→ **Input data**:
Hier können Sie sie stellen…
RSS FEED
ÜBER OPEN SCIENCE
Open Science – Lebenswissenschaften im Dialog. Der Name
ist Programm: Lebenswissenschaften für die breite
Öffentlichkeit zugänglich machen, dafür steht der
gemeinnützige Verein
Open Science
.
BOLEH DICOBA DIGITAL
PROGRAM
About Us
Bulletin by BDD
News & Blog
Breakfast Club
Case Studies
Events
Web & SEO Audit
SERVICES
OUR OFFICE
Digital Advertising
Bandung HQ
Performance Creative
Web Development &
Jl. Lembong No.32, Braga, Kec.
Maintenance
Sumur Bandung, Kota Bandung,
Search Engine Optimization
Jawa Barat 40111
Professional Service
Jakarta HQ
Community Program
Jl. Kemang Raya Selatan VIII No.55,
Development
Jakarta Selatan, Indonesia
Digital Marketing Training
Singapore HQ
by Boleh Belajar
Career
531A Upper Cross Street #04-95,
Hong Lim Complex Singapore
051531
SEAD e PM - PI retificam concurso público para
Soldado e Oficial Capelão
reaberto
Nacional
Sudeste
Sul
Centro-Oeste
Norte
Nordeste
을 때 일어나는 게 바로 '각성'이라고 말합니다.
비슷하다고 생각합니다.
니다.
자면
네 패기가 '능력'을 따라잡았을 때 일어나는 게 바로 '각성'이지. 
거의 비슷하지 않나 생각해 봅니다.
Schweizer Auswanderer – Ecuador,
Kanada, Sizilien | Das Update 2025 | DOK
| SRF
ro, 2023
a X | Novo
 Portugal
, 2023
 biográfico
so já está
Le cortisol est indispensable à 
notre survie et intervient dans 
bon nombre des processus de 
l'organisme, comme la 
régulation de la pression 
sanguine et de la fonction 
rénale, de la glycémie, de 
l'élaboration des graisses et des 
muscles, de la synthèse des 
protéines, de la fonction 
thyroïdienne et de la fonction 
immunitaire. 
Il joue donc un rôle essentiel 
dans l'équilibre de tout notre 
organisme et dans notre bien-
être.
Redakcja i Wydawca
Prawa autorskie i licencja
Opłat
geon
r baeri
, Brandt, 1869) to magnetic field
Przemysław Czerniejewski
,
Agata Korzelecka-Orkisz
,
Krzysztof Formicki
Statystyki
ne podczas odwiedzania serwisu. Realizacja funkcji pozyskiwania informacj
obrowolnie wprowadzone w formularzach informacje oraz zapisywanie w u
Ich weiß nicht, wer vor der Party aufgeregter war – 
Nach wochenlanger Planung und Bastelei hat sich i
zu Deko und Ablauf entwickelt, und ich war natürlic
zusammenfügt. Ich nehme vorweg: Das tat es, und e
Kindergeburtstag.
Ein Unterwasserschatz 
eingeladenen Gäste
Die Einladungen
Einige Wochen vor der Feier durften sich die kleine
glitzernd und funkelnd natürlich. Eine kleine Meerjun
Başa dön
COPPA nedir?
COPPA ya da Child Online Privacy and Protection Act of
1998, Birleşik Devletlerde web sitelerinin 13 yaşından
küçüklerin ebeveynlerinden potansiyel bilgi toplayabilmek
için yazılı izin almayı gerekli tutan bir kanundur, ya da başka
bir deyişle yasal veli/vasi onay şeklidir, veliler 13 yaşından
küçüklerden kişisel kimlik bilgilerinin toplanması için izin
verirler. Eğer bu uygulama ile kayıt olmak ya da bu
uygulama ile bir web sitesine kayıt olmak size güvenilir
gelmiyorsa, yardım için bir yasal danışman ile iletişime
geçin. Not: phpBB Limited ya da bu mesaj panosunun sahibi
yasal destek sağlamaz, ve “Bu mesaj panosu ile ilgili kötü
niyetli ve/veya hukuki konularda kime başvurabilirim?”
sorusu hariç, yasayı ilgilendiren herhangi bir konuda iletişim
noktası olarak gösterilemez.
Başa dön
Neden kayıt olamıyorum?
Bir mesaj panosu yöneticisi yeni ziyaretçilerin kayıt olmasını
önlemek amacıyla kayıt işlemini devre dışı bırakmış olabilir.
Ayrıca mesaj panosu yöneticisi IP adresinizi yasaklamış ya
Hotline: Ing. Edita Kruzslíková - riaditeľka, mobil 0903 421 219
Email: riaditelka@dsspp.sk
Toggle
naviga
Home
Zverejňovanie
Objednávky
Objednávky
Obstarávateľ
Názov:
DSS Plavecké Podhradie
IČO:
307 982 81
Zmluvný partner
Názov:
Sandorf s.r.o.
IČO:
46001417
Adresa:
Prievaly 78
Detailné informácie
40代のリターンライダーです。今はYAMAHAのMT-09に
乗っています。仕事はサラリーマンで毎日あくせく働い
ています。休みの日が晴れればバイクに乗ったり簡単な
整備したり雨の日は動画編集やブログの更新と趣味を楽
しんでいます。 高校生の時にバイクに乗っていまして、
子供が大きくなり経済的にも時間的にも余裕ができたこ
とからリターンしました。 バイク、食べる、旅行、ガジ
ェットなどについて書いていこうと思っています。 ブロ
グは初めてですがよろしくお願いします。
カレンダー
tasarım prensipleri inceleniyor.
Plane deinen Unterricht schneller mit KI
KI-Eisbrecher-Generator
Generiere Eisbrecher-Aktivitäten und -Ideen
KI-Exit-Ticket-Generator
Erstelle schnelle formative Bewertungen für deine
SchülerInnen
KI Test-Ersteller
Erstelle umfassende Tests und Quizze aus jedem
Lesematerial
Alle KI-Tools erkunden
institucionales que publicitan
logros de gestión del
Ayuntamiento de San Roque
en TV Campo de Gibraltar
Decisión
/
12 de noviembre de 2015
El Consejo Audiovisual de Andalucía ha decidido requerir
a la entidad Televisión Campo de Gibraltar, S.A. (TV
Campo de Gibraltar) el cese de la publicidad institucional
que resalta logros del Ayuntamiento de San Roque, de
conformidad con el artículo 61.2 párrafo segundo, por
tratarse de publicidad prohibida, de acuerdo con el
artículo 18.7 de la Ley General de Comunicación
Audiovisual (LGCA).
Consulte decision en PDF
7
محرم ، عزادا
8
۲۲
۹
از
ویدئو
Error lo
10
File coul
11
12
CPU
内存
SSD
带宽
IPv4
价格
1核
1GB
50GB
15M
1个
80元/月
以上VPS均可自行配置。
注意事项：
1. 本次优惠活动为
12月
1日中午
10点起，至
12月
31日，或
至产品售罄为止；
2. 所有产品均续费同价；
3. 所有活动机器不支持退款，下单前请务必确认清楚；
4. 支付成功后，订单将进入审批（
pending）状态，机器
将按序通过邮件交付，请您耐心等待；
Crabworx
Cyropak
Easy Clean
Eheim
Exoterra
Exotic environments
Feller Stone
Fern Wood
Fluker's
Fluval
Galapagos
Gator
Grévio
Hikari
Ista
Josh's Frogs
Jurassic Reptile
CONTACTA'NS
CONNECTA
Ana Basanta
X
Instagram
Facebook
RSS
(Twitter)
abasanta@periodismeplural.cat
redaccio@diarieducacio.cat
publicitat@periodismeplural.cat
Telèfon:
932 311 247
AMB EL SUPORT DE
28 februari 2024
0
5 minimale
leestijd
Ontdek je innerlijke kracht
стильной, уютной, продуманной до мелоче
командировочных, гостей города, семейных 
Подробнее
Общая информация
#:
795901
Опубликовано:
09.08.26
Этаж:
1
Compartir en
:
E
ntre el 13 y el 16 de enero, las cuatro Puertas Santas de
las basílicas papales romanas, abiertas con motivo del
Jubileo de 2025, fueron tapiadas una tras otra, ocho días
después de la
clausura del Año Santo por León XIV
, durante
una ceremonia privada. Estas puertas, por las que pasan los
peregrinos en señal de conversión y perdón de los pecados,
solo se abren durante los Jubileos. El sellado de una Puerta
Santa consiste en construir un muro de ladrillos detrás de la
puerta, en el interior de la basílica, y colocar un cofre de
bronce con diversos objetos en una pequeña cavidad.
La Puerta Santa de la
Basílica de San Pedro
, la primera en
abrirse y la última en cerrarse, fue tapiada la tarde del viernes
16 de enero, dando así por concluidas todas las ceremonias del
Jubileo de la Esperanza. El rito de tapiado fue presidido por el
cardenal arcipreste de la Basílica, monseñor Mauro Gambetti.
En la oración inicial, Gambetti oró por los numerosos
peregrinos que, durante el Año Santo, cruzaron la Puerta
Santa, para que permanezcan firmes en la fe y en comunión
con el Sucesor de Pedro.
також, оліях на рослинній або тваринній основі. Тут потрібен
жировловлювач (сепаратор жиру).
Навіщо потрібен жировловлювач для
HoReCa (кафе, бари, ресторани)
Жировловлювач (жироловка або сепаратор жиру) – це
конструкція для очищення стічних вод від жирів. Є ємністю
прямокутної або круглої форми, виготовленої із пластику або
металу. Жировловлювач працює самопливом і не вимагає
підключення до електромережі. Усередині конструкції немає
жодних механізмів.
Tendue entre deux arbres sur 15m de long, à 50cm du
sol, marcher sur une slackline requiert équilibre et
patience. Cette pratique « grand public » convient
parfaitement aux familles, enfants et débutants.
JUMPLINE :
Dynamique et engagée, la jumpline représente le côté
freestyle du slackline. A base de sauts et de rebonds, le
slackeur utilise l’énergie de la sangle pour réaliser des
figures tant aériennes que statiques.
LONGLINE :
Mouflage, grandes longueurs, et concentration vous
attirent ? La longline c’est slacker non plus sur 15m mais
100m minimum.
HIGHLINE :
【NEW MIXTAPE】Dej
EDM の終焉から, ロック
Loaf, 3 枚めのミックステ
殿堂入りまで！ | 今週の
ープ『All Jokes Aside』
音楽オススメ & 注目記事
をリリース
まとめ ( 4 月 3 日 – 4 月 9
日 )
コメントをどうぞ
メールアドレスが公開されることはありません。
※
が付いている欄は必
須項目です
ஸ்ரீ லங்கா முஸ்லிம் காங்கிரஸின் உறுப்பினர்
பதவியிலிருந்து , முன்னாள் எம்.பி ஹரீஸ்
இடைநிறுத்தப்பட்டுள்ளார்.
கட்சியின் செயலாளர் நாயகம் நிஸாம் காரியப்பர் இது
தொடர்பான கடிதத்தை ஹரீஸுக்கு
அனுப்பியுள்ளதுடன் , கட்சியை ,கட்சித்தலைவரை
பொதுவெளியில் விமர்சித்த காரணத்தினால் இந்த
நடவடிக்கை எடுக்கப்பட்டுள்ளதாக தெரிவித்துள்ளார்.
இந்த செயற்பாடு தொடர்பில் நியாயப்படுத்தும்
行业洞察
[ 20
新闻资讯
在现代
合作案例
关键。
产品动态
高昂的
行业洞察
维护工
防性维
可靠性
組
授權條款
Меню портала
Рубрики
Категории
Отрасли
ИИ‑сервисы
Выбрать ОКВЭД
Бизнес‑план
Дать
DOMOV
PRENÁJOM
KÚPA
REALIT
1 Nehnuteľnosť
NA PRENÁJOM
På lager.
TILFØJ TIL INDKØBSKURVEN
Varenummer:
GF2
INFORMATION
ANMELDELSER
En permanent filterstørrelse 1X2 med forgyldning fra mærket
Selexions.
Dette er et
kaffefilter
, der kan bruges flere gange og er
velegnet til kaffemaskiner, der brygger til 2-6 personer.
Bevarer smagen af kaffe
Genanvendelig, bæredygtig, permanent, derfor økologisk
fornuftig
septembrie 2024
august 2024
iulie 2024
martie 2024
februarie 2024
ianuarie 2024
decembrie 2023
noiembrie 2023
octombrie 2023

→ **Exercise**: Repeat the data above exactly, from its first line through the line containing "네 패기가 '능력'을 따라잡았을 때 일어나는 게 바로 '각성'이지.", including both.

→ **Your solution**:
Hier können Sie sie stellen…
RSS FEED
ÜBER OPEN SCIENCE
Open Science – Lebenswissenschaften im Dialog. Der Name
ist Programm: Lebenswissenschaften für die breite
Öffentlichkeit zugänglich machen, dafür steht der
gemeinnützige Verein
Open Science
.
BOLEH DICOBA DIGITAL
PROGRAM
About Us
Bulletin by BDD
News & Blog
Breakfast Club
Case Studies
Events
Web & SEO Audit
SERVICES
OUR OFFICE
Digital Advertising
Bandung HQ
Performance Creative
Web Development &
Jl. Lembong No.32, Braga, Kec.
Maintenance
Sumur Bandung, Kota Bandung,
Search Engine Optimization
Jawa Barat 40111
Professional Service
Jakarta HQ
Community Program
Jl. Kemang Raya Selatan VIII No.55,
Development
Jakarta Selatan, Indonesia
Digital Marketing Training
Singapore HQ
by Boleh Belajar
Career
531A Upper Cross Street #04-95,
Hong Lim Complex Singapore
051531
SEAD e PM - PI retificam concurso público para
Soldado e Oficial Capelão
reaberto
Nacional
Sudeste
Sul
Centro-Oeste
Norte
Nordeste
을 때 일어나는 게 바로 '각성'이라고 말합니다.
비슷하다고 생각합니다.
니다.
자면
네 패기가 '능력'을 따라잡았을 때 일어나는 게 바로 '각성'이지. 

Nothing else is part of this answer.